# WORK INSTRUCTIONS:
Find each line in the records that contains the word "instalaciones", and copy those lines out in full.
=======
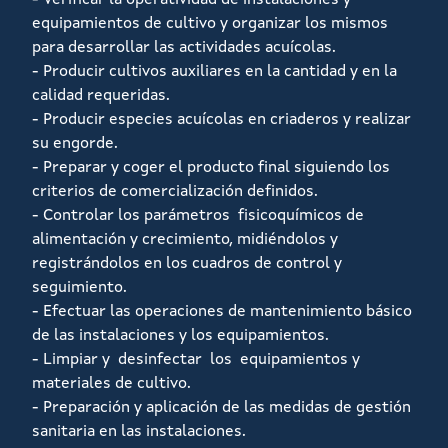
- Verificar la operatividad de instalaciones y
equipamientos de cultivo y organizar los mismos
para desarrollar las actividades acuícolas.
- Producir cultivos auxiliares en la cantidad y en la
calidad requeridas.
- Producir especies acuícolas en criaderos y realizar
su engorde.
- Preparar y coger el producto final siguiendo los
criterios de comercialización definidos.
- Controlar los parámetros fisicoquímicos de
alimentación y crecimiento, midiéndolos y
registrándolos en los cuadros de control y
seguimiento.
- Efectuar las operaciones de mantenimiento básico
de las instalaciones y los equipamientos.
- Limpiar y desinfectar los equipamientos y
materiales de cultivo.
- Preparación y aplicación de las medidas de gestión
sanitaria en las instalaciones.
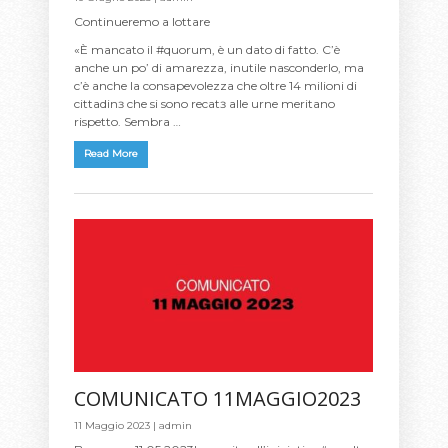
Continueremo a lottare
«È mancato il #quorum, è un dato di fatto. C’è
anche un po’ di amarezza, inutile nasconderlo, ma
c’è anche la consapevolezza che oltre 14 milioni di
cittadinɜ che si sono recatɜ alle urne meritano
rispetto. Sembra …
Read More
COMUNICATO 11MAGGIO2023
11 Maggio 2023 |
admin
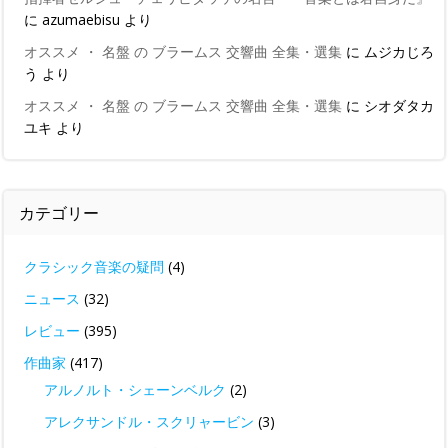
に
azumaebisu
より
オススメ ・ 名盤 の ブラームス 交響曲 全集・選集
に
ムジカじろ
う
より
オススメ ・ 名盤 の ブラームス 交響曲 全集・選集
に
シオダタカ
ユキ
より
カテゴリー
クラシック音楽の疑問
(4)
ニュース
(32)
レビュー
(395)
作曲家
(417)
アルノルト・シェーンベルク
(2)
アレクサンドル・スクリャービン
(3)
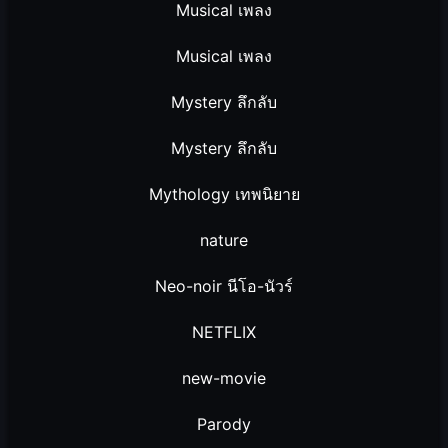
Musical เพลง
Musical เพลง
Mystery ลึกลับ
Mystery ลึกลับ
Mythology เทพนิยาย
nature
Neo-noir นีโอ-นัวร์
NETFLIX
new-movie
Parody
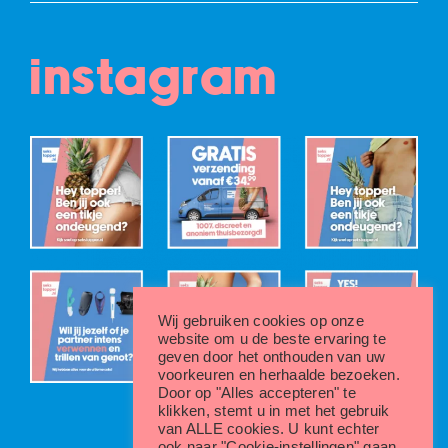
instagram
Wij gebruiken cookies op onze
website om u de beste ervaring te
geven door het onthouden van uw
voorkeuren en herhaalde bezoeken.
Door op "Alles accepteren" te
klikken, stemt u in met het gebruik
van ALLE cookies. U kunt echter
ook naar "Cookie-instellingen" gaan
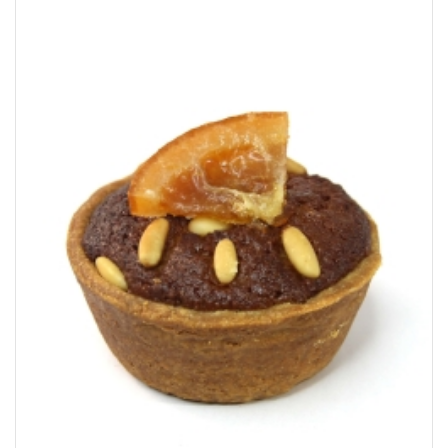
CHF12.01
à
CHF35.53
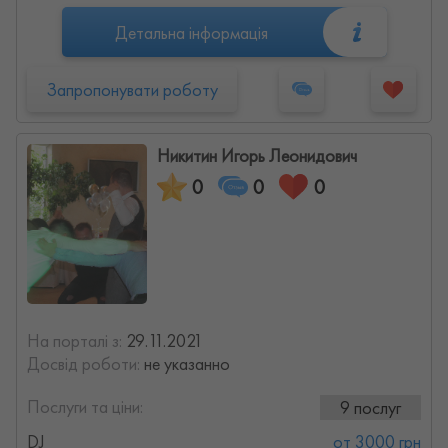
Детальна інформація
Запропонувати роботу
Никитин Игорь Леонидович
0
0
0
На порталі з:
29.11.2021
Досвід роботи:
не указанно
Послуги та ціни:
9 послуг
DJ
от 3000 грн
=======
# WRITTEN RESPONSE:
- Verificar la operatividad de instalaciones y
de las instalaciones y los equipamientos.
sanitaria en las instalaciones.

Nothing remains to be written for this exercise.